Therapeutic options for individuals with NMIBC are evolving to include gene therapy, immune checkpoint inhibitors, targeted therapy, and antibody-drug conjugates (ADCs), which are a monoclonal antibody chemically linked to a drug.
Adstiladrin (nadofaragene firadenovec), one such ADC, is a recombinant nonreplicating adenovirus vector with complete response rates of up to 53%, and was approved by the U.S. Food and Drug Administration in early 2023 for BCG-unresponsive NMIBC.14, 15
Three immune checkpoint inhibitors have also been approved for individuals with locally or advanced metastatic bladder cancer. One of these treatments, Keytruda (pembrolizumab), approved in 2020, is a programmed cell-death protein 1 (PD-1) inhibitor that demonstrated a 41% response rate for BCG-unresponsive carcinoma in situ in the KEYNOTE-057 trial.16, 17 There is a pending phase III evaluation of pembrolizumab plus CG0070, an oncolytic virus therapy, following phase II trial results showing complete response in 85% of individuals with BCG-unresponsive NMIBC.18
Molecular profiling is being performed to predict which subtypes of NMIBC respond to BCG, and multiple trials are also underway to investigate alternative therapies for BCG-unresponsive bladder cancer.
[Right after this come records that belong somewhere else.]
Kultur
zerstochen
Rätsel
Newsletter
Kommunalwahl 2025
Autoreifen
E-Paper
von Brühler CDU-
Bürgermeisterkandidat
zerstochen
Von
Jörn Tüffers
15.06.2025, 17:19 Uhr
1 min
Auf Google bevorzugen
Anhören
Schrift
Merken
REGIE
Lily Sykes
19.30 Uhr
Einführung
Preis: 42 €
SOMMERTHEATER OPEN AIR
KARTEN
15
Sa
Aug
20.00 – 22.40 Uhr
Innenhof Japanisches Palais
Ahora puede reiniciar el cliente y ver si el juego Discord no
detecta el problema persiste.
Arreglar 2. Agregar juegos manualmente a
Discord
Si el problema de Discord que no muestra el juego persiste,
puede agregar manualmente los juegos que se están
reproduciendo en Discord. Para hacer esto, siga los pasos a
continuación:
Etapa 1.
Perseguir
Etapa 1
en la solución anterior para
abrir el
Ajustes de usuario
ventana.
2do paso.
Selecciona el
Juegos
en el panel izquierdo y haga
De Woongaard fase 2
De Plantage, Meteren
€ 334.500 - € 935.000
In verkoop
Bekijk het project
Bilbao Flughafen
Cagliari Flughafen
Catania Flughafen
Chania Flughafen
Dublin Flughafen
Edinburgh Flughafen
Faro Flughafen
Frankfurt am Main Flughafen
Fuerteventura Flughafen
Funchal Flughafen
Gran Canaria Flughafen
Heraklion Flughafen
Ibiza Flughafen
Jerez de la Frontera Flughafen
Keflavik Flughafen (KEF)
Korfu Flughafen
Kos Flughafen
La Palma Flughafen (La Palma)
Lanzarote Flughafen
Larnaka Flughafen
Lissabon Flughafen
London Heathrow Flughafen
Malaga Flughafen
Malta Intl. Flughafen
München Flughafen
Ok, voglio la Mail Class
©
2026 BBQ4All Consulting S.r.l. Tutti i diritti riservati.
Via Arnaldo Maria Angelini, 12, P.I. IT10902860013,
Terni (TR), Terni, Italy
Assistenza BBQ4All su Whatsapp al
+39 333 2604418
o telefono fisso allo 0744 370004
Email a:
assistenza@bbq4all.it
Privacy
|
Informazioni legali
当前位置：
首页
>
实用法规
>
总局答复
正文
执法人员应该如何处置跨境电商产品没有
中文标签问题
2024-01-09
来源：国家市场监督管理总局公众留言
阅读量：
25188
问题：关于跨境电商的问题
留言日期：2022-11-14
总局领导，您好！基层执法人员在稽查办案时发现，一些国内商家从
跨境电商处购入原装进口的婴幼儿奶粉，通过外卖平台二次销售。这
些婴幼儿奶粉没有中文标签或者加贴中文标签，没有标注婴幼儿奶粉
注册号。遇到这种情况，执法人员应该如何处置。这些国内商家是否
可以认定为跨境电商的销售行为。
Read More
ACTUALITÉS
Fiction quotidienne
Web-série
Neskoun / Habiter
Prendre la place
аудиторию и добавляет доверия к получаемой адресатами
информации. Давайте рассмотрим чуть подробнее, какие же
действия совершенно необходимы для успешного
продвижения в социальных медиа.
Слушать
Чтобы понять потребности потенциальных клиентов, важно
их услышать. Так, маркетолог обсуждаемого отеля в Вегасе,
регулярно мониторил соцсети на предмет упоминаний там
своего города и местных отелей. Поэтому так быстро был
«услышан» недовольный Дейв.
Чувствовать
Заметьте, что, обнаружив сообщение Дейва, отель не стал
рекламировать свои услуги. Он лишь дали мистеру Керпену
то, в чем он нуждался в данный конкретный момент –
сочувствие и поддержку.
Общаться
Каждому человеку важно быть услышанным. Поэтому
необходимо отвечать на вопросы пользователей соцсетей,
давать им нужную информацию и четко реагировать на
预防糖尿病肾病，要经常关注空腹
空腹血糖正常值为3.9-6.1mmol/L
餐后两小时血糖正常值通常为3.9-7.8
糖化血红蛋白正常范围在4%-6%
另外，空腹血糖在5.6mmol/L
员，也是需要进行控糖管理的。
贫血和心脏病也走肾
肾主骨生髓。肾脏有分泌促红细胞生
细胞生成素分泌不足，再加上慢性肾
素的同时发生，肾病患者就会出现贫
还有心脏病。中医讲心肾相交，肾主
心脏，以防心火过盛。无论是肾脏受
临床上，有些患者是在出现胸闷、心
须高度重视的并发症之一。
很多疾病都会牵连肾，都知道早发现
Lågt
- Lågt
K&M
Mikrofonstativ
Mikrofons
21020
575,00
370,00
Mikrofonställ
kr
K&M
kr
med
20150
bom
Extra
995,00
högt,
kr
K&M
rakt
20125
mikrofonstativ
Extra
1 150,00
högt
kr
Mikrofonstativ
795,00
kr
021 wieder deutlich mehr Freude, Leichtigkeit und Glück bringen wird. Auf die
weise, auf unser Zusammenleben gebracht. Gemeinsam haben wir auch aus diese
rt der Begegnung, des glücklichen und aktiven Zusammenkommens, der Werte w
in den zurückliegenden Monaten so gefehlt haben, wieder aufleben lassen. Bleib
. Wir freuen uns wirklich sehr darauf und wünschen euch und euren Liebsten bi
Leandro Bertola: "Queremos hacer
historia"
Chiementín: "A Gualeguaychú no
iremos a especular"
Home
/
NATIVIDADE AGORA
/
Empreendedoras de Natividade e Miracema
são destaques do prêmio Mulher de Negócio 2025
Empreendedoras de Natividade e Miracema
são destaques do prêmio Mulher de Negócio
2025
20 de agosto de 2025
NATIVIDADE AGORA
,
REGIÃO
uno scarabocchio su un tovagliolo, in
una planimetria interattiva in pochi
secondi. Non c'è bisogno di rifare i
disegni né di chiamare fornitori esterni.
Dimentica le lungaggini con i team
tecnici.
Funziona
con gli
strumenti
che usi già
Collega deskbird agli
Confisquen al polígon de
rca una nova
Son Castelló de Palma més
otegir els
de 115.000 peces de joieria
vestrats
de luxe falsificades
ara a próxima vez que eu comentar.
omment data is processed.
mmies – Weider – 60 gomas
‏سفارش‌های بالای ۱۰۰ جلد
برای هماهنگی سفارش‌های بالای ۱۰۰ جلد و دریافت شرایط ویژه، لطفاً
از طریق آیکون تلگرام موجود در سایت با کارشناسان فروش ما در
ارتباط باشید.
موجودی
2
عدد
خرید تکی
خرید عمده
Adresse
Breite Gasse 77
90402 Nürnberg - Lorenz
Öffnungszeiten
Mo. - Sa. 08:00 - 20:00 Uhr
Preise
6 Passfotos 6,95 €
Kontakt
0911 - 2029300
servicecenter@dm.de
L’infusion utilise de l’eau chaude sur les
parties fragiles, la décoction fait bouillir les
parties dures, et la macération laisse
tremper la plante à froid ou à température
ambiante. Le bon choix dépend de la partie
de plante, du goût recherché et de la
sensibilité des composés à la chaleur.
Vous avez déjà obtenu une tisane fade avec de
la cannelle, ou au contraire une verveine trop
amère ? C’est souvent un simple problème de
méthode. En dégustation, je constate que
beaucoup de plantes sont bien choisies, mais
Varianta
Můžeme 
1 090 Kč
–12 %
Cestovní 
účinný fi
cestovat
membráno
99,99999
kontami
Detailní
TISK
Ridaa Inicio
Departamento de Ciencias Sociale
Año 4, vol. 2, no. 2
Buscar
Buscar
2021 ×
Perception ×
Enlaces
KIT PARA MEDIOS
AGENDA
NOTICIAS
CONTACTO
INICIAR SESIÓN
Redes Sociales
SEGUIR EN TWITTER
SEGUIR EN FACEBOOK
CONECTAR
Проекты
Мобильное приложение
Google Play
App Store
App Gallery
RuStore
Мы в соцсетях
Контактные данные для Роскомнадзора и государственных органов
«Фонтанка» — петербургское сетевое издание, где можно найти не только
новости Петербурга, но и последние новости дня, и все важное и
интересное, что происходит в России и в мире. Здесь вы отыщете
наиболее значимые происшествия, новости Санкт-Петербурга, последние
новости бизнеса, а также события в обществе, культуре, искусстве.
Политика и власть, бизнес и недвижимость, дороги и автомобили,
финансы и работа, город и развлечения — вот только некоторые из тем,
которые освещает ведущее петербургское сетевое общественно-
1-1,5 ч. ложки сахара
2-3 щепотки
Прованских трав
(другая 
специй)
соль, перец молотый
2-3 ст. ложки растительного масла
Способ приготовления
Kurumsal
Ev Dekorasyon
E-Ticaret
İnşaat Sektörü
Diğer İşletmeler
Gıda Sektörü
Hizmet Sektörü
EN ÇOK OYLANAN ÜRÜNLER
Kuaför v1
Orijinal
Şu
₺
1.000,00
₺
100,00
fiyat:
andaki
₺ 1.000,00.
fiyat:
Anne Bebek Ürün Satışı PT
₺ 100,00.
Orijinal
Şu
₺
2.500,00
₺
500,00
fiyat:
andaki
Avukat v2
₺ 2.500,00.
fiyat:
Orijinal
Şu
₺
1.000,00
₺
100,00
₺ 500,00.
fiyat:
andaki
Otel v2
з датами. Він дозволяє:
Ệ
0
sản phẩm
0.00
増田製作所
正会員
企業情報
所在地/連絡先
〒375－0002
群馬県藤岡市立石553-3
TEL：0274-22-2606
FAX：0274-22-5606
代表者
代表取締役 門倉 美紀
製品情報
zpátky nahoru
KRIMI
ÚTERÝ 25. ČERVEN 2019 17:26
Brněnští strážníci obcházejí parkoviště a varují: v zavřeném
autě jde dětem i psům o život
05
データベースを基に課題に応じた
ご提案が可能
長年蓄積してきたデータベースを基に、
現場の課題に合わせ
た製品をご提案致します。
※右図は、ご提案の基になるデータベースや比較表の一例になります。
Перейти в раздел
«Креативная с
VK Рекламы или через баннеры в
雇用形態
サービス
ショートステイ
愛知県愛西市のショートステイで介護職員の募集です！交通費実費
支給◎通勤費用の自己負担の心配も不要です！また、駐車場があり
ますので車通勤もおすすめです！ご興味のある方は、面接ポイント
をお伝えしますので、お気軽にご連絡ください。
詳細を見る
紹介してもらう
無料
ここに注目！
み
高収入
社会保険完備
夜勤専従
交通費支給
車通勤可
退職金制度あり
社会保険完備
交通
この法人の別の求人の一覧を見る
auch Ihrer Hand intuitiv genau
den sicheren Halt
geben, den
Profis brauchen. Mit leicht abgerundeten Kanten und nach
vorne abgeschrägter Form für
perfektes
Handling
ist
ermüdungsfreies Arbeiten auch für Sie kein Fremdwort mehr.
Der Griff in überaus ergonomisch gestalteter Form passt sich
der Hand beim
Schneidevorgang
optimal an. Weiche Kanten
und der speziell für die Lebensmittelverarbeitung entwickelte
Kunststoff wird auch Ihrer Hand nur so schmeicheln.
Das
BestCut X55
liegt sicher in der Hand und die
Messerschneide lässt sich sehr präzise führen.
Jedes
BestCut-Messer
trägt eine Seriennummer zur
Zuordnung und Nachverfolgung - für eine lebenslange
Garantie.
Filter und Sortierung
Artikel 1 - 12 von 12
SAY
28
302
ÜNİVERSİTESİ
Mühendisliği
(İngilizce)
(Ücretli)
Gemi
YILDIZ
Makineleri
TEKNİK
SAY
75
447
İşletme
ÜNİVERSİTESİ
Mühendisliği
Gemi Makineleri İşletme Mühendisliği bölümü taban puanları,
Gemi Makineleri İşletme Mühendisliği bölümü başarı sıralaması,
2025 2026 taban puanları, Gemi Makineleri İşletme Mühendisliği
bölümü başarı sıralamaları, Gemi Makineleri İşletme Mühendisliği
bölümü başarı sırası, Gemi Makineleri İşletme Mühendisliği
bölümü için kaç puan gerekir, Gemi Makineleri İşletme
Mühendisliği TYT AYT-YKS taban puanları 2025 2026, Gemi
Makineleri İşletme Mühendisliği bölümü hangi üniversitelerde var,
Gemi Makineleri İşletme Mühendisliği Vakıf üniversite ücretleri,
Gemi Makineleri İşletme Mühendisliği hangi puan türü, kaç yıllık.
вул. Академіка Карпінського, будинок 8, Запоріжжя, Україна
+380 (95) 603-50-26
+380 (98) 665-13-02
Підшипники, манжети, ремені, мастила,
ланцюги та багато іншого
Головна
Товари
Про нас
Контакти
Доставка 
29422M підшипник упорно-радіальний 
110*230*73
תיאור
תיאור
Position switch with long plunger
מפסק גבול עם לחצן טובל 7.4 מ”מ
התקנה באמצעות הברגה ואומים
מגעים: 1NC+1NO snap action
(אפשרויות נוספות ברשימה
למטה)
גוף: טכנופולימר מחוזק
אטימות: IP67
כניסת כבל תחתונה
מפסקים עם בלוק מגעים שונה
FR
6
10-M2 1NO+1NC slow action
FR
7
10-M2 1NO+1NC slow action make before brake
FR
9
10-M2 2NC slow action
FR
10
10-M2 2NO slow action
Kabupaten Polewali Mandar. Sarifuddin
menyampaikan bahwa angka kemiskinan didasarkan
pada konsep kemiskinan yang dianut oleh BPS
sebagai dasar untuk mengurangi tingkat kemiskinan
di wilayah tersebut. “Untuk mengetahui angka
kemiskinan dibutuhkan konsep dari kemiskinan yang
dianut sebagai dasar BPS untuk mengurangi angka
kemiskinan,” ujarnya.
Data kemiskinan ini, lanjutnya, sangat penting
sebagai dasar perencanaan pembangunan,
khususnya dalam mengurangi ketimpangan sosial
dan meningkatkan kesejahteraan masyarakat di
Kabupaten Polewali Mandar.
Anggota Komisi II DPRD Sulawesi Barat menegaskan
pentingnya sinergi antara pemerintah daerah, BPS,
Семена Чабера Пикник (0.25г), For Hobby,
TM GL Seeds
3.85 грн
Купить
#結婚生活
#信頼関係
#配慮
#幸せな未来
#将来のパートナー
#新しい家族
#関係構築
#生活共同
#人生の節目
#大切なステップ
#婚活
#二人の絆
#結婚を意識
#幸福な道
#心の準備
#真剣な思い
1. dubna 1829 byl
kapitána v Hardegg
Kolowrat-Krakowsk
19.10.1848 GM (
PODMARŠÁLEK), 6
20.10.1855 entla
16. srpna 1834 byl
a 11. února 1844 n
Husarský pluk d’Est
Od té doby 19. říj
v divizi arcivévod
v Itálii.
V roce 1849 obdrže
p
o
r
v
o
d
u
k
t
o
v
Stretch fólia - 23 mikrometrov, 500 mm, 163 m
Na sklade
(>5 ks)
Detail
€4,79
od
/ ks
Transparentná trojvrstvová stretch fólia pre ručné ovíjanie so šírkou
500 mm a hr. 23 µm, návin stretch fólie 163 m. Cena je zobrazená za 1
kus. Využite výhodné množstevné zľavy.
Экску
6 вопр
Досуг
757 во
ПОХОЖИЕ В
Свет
A recent study uncovered three distinct BCG response subtypes, one of which had a lower recurrence-free and progression-free survival, thus allowing for more targeted treatment for people unlikely to respond to BCG.19
Bladder cancer is a disease recognized for its high propensity for recurrence. NMIBCs, the majority of cases, often require prolonged and costly treatment. Cystoscopy remains the gold standard for diagnosis, but the expanding availability of urine tumor biomarkers offers a potential adjunct in both the identification of bladder cancers as well as ongoing surveillance. The evolution of novel therapeutics, such as gene therapy or immune checkpoint inhibitors to address BCG-unresponsive disease and the ongoing BCG shortage, is also providing greater opportunities for individuals to achieve lasting treatment response while postponing or even avoiding radical cystectomy. Such responses could pose a more favorable underwriting outlook.